Puisque ce n’est qu’un combat, continuons le début. Bloqué du dos toute la journée, coincé chez moi à travailler comme un con (fuck les NTIC, il est loin le temps où le mot liberté signifiait quelque chose) et à me demander si j’y vais/j’y vais pas. Et puis, fort d’une ingurgitation massive de Doliprane/Apranax/Thiocolchicoside (dans les prés), je grimpe dans mon véhicule, direction le Zénith.

20 heures tapantes, nous entrons dans la salle, très vite rejoints par le trio Danko Jones. Au début, j’ai cru que c’est mon portable qui vibrait tout le temps dans la poche de ma veste, en fait, pas du tout, c’était juste les coups de grosse caisse. Mâtin, quel son pour une première partie ! Et quelle fête que cette première partie ! Son dernier album avait fait la joie de la famille sur les autoroutes du Sud de la France cet été, la prestation scénique a confirmé tout le bien qu’on pouvait en penser. Danko Jones a le sens du spectacle, ce garçon est un des futurs grands, à n’en pas douter. Set efficace et puissant, avec le rappel de quelques règles essentielles, « in heaven people are sexy : Cliff Burton, Eric Carr, Isaac Hayes, Phil Lynott, James Brown... » et « it’s never too loud ». Leur prestation se termine sur l’intro de « xyz » de Rush, définitivement ces garçons ont du goût.

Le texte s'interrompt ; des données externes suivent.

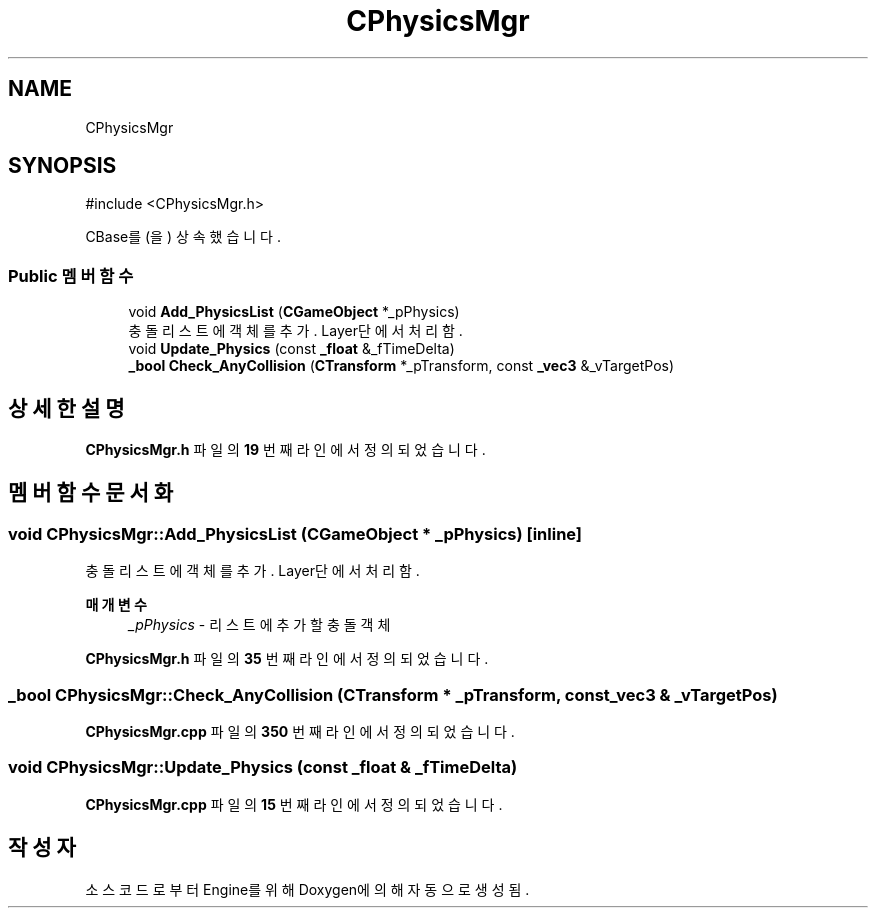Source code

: .TH "CPhysicsMgr" 3 "Version 1.0" "Engine" \" -*- nroff -*-
.ad l
.nh
.SH NAME
CPhysicsMgr
.SH SYNOPSIS
.br
.PP
.PP
\fR#include <CPhysicsMgr\&.h>\fP
.PP
CBase를(을) 상속했습니다\&.
.SS "Public 멤버 함수"

.in +1c
.ti -1c
.RI "void \fBAdd_PhysicsList\fP (\fBCGameObject\fP *_pPhysics)"
.br
.RI "충돌 리스트에 객체를 추가\&. Layer단에서 처리함\&. "
.ti -1c
.RI "void \fBUpdate_Physics\fP (const \fB_float\fP &_fTimeDelta)"
.br
.ti -1c
.RI "\fB_bool\fP \fBCheck_AnyCollision\fP (\fBCTransform\fP *_pTransform, const \fB_vec3\fP &_vTargetPos)"
.br
.in -1c
.SH "상세한 설명"
.PP 
\fBCPhysicsMgr\&.h\fP 파일의 \fB19\fP 번째 라인에서 정의되었습니다\&.
.SH "멤버 함수 문서화"
.PP 
.SS "void CPhysicsMgr::Add_PhysicsList (\fBCGameObject\fP * _pPhysics)\fR [inline]\fP"

.PP
충돌 리스트에 객체를 추가\&. Layer단에서 처리함\&. 
.PP
\fB매개변수\fP
.RS 4
\fI_pPhysics\fP - 리스트에 추가할 충돌 객체 
.RE
.PP

.PP
\fBCPhysicsMgr\&.h\fP 파일의 \fB35\fP 번째 라인에서 정의되었습니다\&.
.SS "\fB_bool\fP CPhysicsMgr::Check_AnyCollision (\fBCTransform\fP * _pTransform, const \fB_vec3\fP & _vTargetPos)"

.PP
\fBCPhysicsMgr\&.cpp\fP 파일의 \fB350\fP 번째 라인에서 정의되었습니다\&.
.SS "void CPhysicsMgr::Update_Physics (const \fB_float\fP & _fTimeDelta)"

.PP
\fBCPhysicsMgr\&.cpp\fP 파일의 \fB15\fP 번째 라인에서 정의되었습니다\&.

.SH "작성자"
.PP 
소스 코드로부터 Engine를 위해 Doxygen에 의해 자동으로 생성됨\&.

Ce soir, la salle est pratiquement pleine, comme quoi, j’avais raison, une bonne 1ère partie et un combo historique et les français n’hésitent plus à dépenser leur argent. Amusant également de voir que le public est assez bigarré, Motörhead attire bien sûr des cohortes de hardos old school et leur famille (plus de 30 ans au service du rock n’ roll, on arrive à trois générations) mais également quelques petits branchés, avec de jolies écharpes en cachemire qui ont dépassé l’entrée de la Cité de la Musique pour aller ainsi goûter aux joies du bruit.

Et puis Lemmy et les siens investissent la scène. Lemmy a dit un jour « si c’est trop fort, c’est que vous êtres trop vieux ». Même avec les boules quiès, c’était fort. On est peut-être vieux, d’ailleurs. A la sollicitation du guitariste Phil Campbell « Is it loud enough ? », on s’est regardés en se disant « euh en fait ça va là. » Il faut dire que ça envoie sérieusement, du bois d’Amazonie par forêts entières pourrait dire Phil’ Manœuvre. Mais ne nous trompons pas, on parle de rock n’ roll, c’est du Elvis qui aurait couché avec les Sex Pistols et Metallica.

Ce sont également des anglais (sauf le batteur, Mikkey Dee, qui est suédois), et Lemmy, qui joue au bourrin, est en fait une personnalité subtile et drôle (les textes de Motörhead alternent la franche rigolade avec la réflexion politique). Lorsque son guitariste s’adressait au public, ce tatoué chevelu de plus de 60 piges s’est ainsi agacé de ce que le public continue à parler en même temps. J’ai vu le moment où il allait nous réclamer une « cup of tea ».

Je ne vais pas vous faire une litanie des titres piochés dans une discographie de 20 albums ( !) : mais j’ai quand même adoré « Stay Clean » et « Killed by Death » - faudra écrire ça sur ma pierre tombale -, ou encore « In the Name of Tragedy » - dédicacée à Shakespeare et surtout « Metropolis », mon morceau favori de Motörhead, écrit évidemment en hommage au film de Fritz Lang.

Je n’ai pas vu passer le set, j’étais un peu amorti, mais voilà, je les ai enfin vus (car oui, je ne les avais jamais vus). Plus extraordinaire et surprenant, le rappel s’est ouvert par une improbable prestation unplugged du groupe (« Whorehouse Blues » extrait de l’album « Inferno ») et c’était comme si Lemmy (qui a joué de l’harmonica pour l’occasion) nous montrait comment tout cela finirait. Il y aurait un feu de cheminée, des guitares acoustiques et on chanterait des blues sur les bars à putes. Ca m’a bien plu, la vieillesse n’est pas forcément un naufrage, n’est-ce pas Johnny Cash.

Je suis passé par le merchandising pour m’acheter l’avant-dernier album de Danko Jones et un bonnet estampillé Motörhead (sans déconner, vous avez vu le froid qu’il fait ?!). A la sortie, je me suis également acheté un tee-shirt pirate, n’oublions pas que Motörhead a quand même le logo le plus cool du monde.

J’ai supporté les embouteillages du retour (travaux sur le périph’) grâce à l’écoute assidue de « No sleep til’ Hammersmith » (1981). Après je n’ai pas beaucoup dormi mais bon, « We are Motörhead and we play rock n’ roll ».